### What you need to do
Each line holding the word "букет" must appear in the answer, copied from the entries.
-------- Dataset --------
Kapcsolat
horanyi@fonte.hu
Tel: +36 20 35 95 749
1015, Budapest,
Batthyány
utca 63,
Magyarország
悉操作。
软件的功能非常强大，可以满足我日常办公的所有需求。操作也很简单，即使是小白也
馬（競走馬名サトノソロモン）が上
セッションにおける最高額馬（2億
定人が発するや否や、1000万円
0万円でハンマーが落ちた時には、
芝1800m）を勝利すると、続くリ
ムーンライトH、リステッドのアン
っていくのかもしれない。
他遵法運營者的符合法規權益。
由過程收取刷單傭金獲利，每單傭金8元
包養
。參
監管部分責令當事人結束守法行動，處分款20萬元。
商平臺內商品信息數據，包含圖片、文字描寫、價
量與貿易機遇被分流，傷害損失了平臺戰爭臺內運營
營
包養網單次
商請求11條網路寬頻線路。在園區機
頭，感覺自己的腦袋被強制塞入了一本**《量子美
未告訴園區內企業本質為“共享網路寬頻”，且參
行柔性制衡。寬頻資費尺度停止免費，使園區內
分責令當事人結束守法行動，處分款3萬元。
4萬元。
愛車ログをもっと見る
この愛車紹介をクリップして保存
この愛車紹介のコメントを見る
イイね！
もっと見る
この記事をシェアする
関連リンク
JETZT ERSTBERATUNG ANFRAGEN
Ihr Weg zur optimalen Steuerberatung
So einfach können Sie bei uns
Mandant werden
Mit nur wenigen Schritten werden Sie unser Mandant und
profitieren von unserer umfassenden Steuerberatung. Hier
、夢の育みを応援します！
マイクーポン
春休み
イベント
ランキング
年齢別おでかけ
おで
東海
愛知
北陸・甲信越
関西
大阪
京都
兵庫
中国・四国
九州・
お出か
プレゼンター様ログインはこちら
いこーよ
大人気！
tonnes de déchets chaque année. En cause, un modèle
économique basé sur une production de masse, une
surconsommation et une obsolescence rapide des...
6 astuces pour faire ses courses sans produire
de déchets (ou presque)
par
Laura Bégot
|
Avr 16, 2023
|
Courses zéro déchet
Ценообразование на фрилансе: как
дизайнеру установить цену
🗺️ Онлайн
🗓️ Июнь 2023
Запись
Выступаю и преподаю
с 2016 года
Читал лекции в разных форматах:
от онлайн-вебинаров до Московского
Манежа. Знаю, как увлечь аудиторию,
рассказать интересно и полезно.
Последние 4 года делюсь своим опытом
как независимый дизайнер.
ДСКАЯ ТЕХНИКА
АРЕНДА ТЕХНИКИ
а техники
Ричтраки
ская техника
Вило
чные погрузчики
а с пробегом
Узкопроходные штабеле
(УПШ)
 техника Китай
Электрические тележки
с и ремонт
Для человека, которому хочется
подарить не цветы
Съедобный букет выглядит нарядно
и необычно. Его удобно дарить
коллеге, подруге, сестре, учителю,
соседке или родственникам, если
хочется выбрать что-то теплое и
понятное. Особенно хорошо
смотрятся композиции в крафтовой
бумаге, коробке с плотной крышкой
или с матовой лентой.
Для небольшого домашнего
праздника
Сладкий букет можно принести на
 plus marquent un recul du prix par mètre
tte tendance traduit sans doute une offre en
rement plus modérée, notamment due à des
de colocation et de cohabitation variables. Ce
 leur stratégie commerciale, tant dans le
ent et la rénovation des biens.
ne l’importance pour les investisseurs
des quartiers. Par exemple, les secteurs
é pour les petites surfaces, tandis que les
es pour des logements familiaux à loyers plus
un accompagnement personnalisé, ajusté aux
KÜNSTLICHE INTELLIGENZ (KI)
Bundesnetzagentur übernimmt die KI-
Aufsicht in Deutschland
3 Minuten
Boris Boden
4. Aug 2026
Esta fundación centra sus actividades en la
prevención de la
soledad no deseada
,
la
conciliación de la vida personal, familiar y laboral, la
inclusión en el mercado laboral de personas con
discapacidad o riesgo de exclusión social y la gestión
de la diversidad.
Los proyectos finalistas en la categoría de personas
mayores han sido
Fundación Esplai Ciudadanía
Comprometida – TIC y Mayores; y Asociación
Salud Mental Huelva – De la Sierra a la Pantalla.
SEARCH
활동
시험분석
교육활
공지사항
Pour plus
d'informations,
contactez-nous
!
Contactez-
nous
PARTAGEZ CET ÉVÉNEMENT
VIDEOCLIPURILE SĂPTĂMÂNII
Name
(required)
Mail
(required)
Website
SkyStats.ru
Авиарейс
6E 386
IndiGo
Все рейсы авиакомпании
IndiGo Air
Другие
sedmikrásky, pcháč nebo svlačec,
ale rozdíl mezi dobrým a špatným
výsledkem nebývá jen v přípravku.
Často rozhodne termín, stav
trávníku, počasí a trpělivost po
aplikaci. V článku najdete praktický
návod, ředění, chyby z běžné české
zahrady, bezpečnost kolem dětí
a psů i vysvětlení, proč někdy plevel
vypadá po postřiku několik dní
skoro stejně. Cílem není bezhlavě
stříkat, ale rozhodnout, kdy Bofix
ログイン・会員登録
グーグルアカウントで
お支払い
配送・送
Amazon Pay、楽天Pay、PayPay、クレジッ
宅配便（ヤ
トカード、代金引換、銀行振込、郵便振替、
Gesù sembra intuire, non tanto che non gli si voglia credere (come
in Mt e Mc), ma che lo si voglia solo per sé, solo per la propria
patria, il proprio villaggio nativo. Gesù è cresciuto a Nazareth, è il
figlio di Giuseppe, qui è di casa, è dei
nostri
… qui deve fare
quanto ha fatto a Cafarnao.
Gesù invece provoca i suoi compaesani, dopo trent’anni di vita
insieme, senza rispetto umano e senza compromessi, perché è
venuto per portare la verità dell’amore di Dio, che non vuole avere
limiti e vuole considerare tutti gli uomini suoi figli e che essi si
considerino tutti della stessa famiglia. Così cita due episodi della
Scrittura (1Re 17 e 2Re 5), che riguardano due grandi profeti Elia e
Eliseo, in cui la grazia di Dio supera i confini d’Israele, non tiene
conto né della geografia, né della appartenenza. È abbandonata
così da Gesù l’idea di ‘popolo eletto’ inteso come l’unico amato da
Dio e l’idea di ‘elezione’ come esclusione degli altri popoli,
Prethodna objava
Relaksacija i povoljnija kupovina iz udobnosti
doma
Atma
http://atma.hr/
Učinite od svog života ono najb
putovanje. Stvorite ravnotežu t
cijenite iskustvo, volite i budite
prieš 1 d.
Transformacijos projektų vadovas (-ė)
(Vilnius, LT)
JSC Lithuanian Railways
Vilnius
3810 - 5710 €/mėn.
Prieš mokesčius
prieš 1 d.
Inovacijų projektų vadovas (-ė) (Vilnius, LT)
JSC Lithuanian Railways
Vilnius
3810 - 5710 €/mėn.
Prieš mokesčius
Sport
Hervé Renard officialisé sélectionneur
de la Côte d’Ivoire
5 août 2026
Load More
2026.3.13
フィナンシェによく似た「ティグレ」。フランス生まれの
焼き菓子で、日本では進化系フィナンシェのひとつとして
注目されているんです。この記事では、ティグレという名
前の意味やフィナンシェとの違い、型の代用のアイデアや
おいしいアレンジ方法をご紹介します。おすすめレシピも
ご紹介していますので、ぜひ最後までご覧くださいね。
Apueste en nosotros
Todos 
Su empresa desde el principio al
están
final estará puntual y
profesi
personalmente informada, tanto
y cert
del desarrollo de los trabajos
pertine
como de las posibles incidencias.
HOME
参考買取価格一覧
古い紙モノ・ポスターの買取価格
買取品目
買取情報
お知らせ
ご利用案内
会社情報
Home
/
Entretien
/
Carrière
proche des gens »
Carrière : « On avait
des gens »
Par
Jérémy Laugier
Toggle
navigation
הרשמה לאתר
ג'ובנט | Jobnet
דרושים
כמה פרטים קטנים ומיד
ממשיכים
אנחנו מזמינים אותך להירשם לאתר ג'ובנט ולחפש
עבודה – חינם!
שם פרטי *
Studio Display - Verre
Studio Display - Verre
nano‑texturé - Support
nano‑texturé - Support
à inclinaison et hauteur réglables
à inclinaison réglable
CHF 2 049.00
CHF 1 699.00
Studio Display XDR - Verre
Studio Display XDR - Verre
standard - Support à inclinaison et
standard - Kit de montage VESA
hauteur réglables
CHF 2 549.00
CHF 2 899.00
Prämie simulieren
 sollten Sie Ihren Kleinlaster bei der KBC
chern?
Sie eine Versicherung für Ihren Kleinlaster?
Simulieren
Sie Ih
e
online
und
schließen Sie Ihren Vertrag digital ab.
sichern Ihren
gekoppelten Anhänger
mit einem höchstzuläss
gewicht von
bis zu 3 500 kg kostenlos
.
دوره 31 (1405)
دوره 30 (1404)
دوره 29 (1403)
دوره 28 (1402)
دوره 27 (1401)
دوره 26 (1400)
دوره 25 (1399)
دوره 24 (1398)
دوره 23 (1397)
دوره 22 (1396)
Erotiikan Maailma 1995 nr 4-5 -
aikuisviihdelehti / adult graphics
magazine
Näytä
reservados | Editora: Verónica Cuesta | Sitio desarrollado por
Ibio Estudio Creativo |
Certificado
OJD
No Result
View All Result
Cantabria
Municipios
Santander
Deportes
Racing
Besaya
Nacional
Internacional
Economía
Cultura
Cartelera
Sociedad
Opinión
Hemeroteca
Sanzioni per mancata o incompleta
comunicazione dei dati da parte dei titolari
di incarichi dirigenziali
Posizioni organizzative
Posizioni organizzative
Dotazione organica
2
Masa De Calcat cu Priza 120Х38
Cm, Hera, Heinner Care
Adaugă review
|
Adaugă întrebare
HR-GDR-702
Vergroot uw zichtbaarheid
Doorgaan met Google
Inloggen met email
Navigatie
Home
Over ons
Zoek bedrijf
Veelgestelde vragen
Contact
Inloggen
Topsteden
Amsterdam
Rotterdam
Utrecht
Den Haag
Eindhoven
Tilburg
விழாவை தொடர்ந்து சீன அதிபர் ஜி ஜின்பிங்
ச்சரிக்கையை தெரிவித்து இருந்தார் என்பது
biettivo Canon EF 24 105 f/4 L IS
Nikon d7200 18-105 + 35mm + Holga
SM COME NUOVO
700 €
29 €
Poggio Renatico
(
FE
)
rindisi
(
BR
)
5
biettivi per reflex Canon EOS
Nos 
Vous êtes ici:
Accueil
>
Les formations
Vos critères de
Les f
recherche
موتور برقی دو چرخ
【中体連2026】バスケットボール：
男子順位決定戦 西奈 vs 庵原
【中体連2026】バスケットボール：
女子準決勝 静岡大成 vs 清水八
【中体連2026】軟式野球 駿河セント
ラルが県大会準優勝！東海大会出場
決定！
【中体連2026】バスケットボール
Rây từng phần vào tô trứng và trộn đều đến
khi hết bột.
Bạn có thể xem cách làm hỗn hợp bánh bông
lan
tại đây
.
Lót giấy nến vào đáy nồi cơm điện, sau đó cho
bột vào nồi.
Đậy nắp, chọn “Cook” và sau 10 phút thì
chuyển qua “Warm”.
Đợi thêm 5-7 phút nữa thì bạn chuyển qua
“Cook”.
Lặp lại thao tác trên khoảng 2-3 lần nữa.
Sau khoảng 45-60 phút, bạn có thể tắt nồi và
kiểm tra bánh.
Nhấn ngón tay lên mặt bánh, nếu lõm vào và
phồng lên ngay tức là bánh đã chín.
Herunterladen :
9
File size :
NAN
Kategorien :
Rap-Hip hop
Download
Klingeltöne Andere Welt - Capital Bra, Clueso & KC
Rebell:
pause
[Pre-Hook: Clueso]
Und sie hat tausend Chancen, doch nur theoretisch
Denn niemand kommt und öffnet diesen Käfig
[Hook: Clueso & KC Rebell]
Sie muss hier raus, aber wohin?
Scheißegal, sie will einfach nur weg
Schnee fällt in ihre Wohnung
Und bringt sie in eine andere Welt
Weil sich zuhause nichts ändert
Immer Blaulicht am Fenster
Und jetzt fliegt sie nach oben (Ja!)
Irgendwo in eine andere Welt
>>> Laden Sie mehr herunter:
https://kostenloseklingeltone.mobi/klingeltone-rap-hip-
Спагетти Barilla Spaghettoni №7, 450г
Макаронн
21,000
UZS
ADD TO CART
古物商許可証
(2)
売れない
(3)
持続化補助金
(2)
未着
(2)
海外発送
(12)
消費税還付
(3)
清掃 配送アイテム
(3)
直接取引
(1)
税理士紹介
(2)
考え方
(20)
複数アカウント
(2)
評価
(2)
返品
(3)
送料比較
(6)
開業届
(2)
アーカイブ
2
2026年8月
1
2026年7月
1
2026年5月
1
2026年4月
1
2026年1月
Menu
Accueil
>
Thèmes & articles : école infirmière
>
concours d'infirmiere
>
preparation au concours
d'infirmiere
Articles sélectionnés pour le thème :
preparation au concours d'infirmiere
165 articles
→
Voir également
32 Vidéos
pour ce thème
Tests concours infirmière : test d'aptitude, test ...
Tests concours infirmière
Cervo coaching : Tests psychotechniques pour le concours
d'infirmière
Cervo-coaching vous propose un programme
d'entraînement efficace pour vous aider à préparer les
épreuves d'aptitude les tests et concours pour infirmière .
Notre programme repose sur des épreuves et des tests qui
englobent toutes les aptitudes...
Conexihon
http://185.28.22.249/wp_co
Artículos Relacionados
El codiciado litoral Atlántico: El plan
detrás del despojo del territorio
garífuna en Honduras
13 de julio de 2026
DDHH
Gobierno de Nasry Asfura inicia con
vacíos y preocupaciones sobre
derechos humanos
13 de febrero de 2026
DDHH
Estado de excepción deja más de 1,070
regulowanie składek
--------
### The answer
Съедобный букет выглядит нарядно
Сладкий букет можно принести на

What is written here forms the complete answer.